Work request 1 → In the report file, rewrite the part from "cat report_M6618-Kidney-1" up to and including "reads: 29 (0%)", replacing "pig" with "mouse".
Work request 2 →
Answer these questions from the report file, one line each:
(a) Which version is listed?
(b) How long did the analysis take?
(c) How many reads were successfully aligned?
Work request 3 →
For each statement, say yes or no depending on whether the report file agrees, and quote the words that decide it:
(a) The analysis date falls in October 2019.
(b) The species given in the command line is human.
(c) The output file is named alignments.vdjca.

Text for analysis →
= = =
The Report file is as follow for reference:

cat report_M6618-Kidney-1
Analysis date: Thu Oct 03 22:07:37 UTC 2019
Input file(s): /output/M6618-Kidney-1_v1/M6618-Kidney-1_R1_001.fastq,/output/M6618-Kidney-1_v1/M6618-Kidney-1_R2_001.fastq
Output file(s): /output/M6618-Kidney-1_v1/alignments.vdjca
Version: 3.0.3; built=Sun Nov 18 15:48:30 UTC 2018; rev=5281a0f; lib=repseqio.v1.5
Command line arguments: align -r /output/M6618-Kidney-1_v1/report_M6618-Kidney-1 -p rna-seq -t 40 --species pig -OallowPartialAlignments=true -b imgt.201918-4 /output/M6618-Kidney-1_v1/M6618-Kidney-1_R1_001.fastq /output/M6618-Kidney-1_v1/M6618-Kidney-1_R2_001.fastq /output/M6618-Kidney-1_v1/alignments.vdjca
Analysis time: 2.71m
Total sequencing reads: 23424752
Successfully aligned reads: 29 (0%)
= = =
Dataset records →
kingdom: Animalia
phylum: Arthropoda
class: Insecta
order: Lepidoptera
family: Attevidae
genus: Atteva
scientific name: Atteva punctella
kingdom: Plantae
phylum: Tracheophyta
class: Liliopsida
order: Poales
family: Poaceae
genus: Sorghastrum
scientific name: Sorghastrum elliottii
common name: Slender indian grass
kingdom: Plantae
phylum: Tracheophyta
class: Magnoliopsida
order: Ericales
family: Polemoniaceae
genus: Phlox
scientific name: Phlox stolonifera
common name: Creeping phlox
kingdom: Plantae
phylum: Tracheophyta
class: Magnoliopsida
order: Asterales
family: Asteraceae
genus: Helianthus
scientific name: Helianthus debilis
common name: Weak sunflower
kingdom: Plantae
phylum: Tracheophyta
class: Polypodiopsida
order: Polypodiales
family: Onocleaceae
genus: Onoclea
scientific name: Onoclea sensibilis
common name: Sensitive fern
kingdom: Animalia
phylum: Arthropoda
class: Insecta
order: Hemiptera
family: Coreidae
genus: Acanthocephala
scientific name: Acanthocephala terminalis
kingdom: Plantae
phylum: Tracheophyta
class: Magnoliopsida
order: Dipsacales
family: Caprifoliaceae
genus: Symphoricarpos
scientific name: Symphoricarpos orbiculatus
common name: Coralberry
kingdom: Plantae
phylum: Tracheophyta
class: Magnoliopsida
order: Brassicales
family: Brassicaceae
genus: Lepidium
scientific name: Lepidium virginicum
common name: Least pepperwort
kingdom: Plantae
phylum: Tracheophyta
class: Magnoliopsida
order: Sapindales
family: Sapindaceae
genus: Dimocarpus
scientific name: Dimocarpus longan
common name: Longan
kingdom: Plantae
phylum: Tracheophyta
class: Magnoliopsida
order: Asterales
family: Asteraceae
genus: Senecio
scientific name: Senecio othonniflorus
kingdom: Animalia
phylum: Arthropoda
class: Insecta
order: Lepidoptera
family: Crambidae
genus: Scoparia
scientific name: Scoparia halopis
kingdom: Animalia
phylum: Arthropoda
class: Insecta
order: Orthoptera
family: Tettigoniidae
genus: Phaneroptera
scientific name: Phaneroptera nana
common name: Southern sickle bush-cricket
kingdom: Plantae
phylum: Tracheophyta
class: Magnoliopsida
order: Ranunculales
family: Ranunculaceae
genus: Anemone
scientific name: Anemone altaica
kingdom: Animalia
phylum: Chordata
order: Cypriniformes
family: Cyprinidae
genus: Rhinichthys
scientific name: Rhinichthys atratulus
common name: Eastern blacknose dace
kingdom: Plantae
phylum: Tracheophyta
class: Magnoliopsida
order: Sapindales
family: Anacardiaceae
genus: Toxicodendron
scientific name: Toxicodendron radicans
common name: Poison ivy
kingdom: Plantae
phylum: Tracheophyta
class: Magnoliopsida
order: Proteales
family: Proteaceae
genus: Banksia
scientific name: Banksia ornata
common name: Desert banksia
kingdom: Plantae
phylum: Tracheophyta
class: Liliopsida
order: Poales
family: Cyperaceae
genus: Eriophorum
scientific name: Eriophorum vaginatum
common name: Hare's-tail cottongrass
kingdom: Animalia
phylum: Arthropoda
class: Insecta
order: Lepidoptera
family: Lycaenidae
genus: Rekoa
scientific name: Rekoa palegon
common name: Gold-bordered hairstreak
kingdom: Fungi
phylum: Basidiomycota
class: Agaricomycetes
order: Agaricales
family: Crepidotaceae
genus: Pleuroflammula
= = =
Response area 1 →
cat report_M6618-Kidney-1
Analysis date: Thu Oct 03 22:07:37 UTC 2019
Input file(s): /output/M6618-Kidney-1_v1/M6618-Kidney-1_R1_001.fastq,/output/M6618-Kidney-1_v1/M6618-Kidney-1_R2_001.fastq
Output file(s): /output/M6618-Kidney-1_v1/alignments.vdjca
Version: 3.0.3; built=Sun Nov 18 15:48:30 UTC 2018; rev=5281a0f; lib=repseqio.v1.5
Command line arguments: align -r /output/M6618-Kidney-1_v1/report_M6618-Kidney-1 -p rna-seq -t 40 --species mouse -OallowPartialAlignments=true -b imgt.201918-4 /output/M6618-Kidney-1_v1/M6618-Kidney-1_R1_001.fastq /output/M6618-Kidney-1_v1/M6618-Kidney-1_R2_001.fastq /output/M6618-Kidney-1_v1/alignments.vdjca
Analysis time: 2.71m
Total sequencing reads: 23424752
Successfully aligned reads: 29 (0%)

Response area 2 →
(a) 3.0.3
(b) 2.71m
(c) 29 (0%)

Response area 3 →
(a) Yes: "Analysis date: Thu Oct 03 22:07:37 UTC 2019"
(b) No: "--species pig"
(c) Yes: "Output file(s): /output/M6618-Kidney-1_v1/alignments.vdjca"